Les crypto-monnaies sont largement considérées comme anonymes et introuvables, mais elles «fonctionnent sur des blockchains publiques et transparentes», a poursuivi Spiro. «Nous avons constaté qu’une fois que les législateurs, les régulateurs et les forces de l’ordre ont compris cela, ils constatent que la cryptographie peut réellement aider, et non nuire, à leurs missions d’élimination des activités illicites.»

Antonio Fatás, professeur d’économie à l’INSEAD, a déclaré à Crypto qu’au cours des dernières décennies, de nombreux pays occidentaux ont mis en place des réglementations strictes pour lutter contre le blanchiment d’argent et le financement du terrorisme. «Les crypto-monnaies ont été exclues de ces réglementations en partie parce qu’elles étaient petites, en partie parce qu’il n’est pas toujours facile de mettre en œuvre cette réglementation sur des formes de monnaie décentralisées.» Mais il est désormais clair que cette exclusion ne sera plus autorisée pour longtemps, a déclaré Fatás.
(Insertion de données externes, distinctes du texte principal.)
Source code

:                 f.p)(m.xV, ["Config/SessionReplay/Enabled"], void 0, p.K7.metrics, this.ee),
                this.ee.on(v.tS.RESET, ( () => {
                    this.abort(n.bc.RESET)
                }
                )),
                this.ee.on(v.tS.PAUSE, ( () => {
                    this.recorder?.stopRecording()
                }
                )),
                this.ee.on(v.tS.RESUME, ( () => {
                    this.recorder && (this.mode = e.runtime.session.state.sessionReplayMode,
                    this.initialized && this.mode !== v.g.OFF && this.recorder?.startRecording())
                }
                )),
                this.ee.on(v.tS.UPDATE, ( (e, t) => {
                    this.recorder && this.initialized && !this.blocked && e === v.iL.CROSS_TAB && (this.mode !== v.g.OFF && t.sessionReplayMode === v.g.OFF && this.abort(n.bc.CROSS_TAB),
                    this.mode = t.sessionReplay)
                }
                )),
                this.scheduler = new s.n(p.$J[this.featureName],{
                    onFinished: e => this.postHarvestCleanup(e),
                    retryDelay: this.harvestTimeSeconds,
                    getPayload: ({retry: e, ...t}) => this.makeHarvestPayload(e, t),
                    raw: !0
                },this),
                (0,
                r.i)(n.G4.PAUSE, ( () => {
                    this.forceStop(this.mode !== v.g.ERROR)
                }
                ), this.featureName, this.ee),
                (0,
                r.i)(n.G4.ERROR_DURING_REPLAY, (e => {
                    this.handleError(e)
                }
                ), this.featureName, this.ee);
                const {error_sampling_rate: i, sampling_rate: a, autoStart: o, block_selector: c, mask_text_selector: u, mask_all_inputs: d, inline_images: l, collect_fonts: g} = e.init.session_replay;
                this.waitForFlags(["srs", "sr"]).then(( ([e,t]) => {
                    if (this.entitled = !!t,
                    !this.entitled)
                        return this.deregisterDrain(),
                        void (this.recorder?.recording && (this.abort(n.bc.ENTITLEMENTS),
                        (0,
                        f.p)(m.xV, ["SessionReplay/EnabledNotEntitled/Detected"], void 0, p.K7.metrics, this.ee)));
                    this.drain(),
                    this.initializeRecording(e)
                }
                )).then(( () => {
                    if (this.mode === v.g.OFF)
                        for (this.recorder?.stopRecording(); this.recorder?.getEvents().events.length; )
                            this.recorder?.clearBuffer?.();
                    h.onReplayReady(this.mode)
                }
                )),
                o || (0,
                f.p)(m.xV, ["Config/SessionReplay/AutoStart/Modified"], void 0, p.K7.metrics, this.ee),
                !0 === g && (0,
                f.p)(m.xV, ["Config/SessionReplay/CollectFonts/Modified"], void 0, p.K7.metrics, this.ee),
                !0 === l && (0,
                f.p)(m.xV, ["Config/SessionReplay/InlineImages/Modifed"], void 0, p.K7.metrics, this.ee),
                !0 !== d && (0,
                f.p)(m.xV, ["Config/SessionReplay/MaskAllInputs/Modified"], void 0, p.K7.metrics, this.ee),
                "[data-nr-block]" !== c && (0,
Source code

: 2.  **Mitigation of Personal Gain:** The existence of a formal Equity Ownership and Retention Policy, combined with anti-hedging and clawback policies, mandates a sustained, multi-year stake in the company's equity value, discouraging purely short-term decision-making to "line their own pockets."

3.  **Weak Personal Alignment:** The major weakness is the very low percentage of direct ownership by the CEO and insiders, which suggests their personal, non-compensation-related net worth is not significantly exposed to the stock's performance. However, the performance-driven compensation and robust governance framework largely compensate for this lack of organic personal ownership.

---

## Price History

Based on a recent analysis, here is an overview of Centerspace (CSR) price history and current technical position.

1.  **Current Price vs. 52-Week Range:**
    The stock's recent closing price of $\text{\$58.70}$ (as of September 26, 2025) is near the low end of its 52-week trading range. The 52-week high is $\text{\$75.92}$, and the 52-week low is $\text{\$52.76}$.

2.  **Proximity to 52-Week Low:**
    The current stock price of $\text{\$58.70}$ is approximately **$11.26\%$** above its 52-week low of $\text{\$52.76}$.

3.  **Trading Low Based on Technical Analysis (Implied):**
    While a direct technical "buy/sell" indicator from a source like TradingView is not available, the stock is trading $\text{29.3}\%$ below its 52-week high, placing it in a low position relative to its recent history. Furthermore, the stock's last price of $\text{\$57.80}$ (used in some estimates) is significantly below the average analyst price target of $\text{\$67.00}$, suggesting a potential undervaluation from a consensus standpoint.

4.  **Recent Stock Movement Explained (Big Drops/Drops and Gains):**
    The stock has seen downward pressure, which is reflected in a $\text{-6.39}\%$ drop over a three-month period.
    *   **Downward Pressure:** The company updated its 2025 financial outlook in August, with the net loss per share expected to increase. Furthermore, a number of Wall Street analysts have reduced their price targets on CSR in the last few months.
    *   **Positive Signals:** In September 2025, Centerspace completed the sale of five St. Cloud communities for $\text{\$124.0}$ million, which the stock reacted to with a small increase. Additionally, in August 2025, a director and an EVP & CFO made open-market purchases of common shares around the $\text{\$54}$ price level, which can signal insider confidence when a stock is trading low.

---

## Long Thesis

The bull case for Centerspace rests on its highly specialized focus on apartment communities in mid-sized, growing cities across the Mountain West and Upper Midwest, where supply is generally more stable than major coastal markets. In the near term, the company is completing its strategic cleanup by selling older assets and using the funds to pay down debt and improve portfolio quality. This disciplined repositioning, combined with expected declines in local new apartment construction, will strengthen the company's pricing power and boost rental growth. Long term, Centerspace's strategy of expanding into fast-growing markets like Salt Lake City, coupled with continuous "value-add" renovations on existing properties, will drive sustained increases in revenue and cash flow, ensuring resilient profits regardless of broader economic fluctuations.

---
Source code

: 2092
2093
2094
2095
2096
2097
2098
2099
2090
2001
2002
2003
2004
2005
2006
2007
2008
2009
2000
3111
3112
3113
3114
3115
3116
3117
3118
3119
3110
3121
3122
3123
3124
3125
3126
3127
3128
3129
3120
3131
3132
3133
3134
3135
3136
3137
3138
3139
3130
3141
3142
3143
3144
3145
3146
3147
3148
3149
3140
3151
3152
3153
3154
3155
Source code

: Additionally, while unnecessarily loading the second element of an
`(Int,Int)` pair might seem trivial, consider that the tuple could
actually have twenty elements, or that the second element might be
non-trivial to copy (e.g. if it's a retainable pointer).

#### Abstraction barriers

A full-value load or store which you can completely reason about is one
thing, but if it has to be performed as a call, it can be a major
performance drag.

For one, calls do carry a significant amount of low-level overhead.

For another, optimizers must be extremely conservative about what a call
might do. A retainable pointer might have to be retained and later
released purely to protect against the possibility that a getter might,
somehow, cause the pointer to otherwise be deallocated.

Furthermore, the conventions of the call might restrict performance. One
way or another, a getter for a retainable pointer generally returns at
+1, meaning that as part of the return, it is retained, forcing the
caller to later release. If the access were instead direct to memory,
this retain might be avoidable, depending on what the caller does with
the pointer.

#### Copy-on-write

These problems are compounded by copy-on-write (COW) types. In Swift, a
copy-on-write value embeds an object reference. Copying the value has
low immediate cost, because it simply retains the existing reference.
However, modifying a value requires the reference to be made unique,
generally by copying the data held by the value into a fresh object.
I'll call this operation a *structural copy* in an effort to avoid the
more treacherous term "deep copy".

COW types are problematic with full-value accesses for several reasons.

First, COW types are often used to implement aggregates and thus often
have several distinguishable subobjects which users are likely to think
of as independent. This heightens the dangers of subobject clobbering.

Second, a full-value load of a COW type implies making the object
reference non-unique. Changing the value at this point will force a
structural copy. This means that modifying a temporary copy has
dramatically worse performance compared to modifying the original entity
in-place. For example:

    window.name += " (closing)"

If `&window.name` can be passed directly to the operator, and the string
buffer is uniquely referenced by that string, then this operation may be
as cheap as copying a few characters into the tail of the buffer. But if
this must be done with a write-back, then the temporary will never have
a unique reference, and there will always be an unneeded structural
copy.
Les acteurs de l’industrie devront se conformer.

Dans l’ensemble, tous les fonds destinés au financement du terrorisme sur un réseau blockchain devraient préoccuper le gouvernement et la société, ainsi que l’industrie de la crypto-monnaie et de la blockchain, même si les montants bruts ne sont toujours pas importants.

Il y a cependant une lueur d’espoir dans tout cela. «La bonne nouvelle est que la crypto-monnaie est intrinsèquement transparente», a déclaré Spiro, dont la société, Chainalysis, a aidé le DoJ à perturber les opérations de financement du terrorisme au Moyen-Orient susmentionnées en août 2020. «Avec les bons outils, les forces de l’ordre peuvent retracer cette activité. », A-t-il conclu.